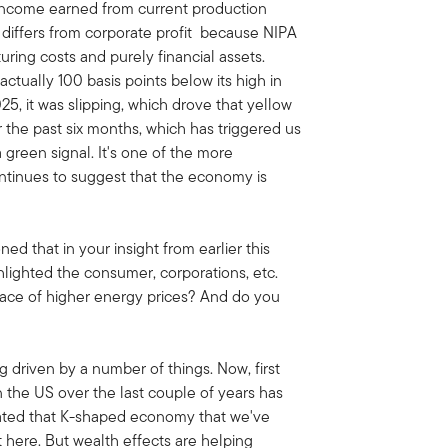
r income earned from current production
t differs from corporate profit because NIPA
uring costs and purely financial assets.
actually 100 basis points below its high in
025, it was slipping, which drove that yellow
er the past six months, which has triggered us
a green signal. It's one of the more
ontinues to suggest that the economy is
ned that in your insight from earlier this
hlighted the consumer, corporations, etc.
face of higher energy prices? And do you
g driven by a number of things. Now, first
n the US over the last couple of years has
eated that K-shaped economy that we've
 here. But wealth effects are helping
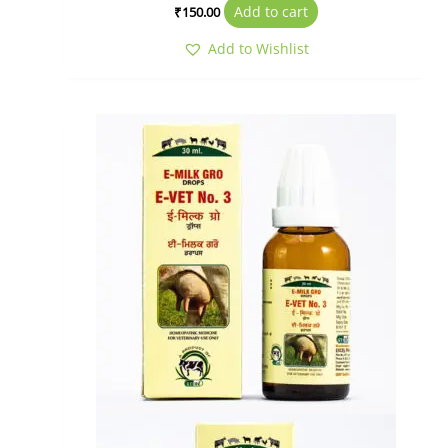
Add to cart
₹
150.00
Add to Wishlist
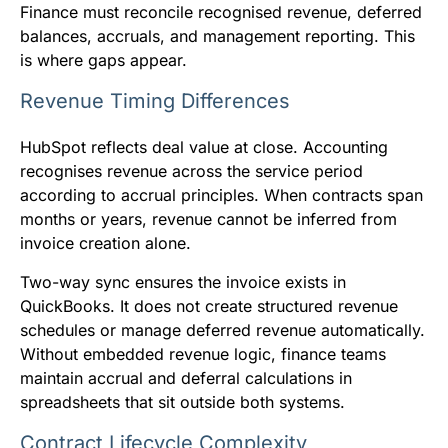
Finance must reconcile recognised revenue, deferred
balances, accruals, and management reporting. This
is where gaps appear.
Revenue Timing Differences
HubSpot reflects deal value at close. Accounting
recognises revenue across the service period
according to accrual principles. When contracts span
months or years, revenue cannot be inferred from
invoice creation alone.
Two-way sync ensures the invoice exists in
QuickBooks. It does not create structured revenue
schedules or manage deferred revenue automatically.
Without embedded revenue logic, finance teams
maintain accrual and deferral calculations in
spreadsheets that sit outside both systems.
Contract Lifecycle Complexity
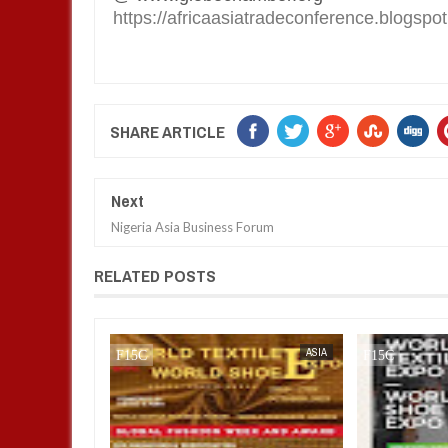
https://africaasiatradeconference.blogspo
SHARE ARTICLE
Next
Nigeria Asia Business Forum
RELATED POSTS
AFRICA
FOW 24 NEWS
FOW 24 NEWS
ASIA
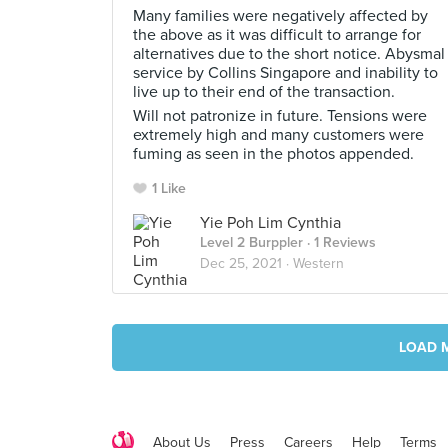
Many families were negatively affected by
the above as it was difficult to arrange for
alternatives due to the short notice. Abysmal
service by Collins Singapore and inability to
live up to their end of the transaction.
Will not patronize in future. Tensions were
extremely high and many customers were
fuming as seen in the photos appended.
1 Like
Yie Poh Lim Cynthia
Level 2 Burppler
· 1 Reviews
Dec 25, 2021 ·
Western
LOAD 
About Us
Press
Careers
Help
Terms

- **Directions for this task**
Count the lines of the material that contain the string "years", matching case exactly, and give only the number.

- **Answer to the exercise**
2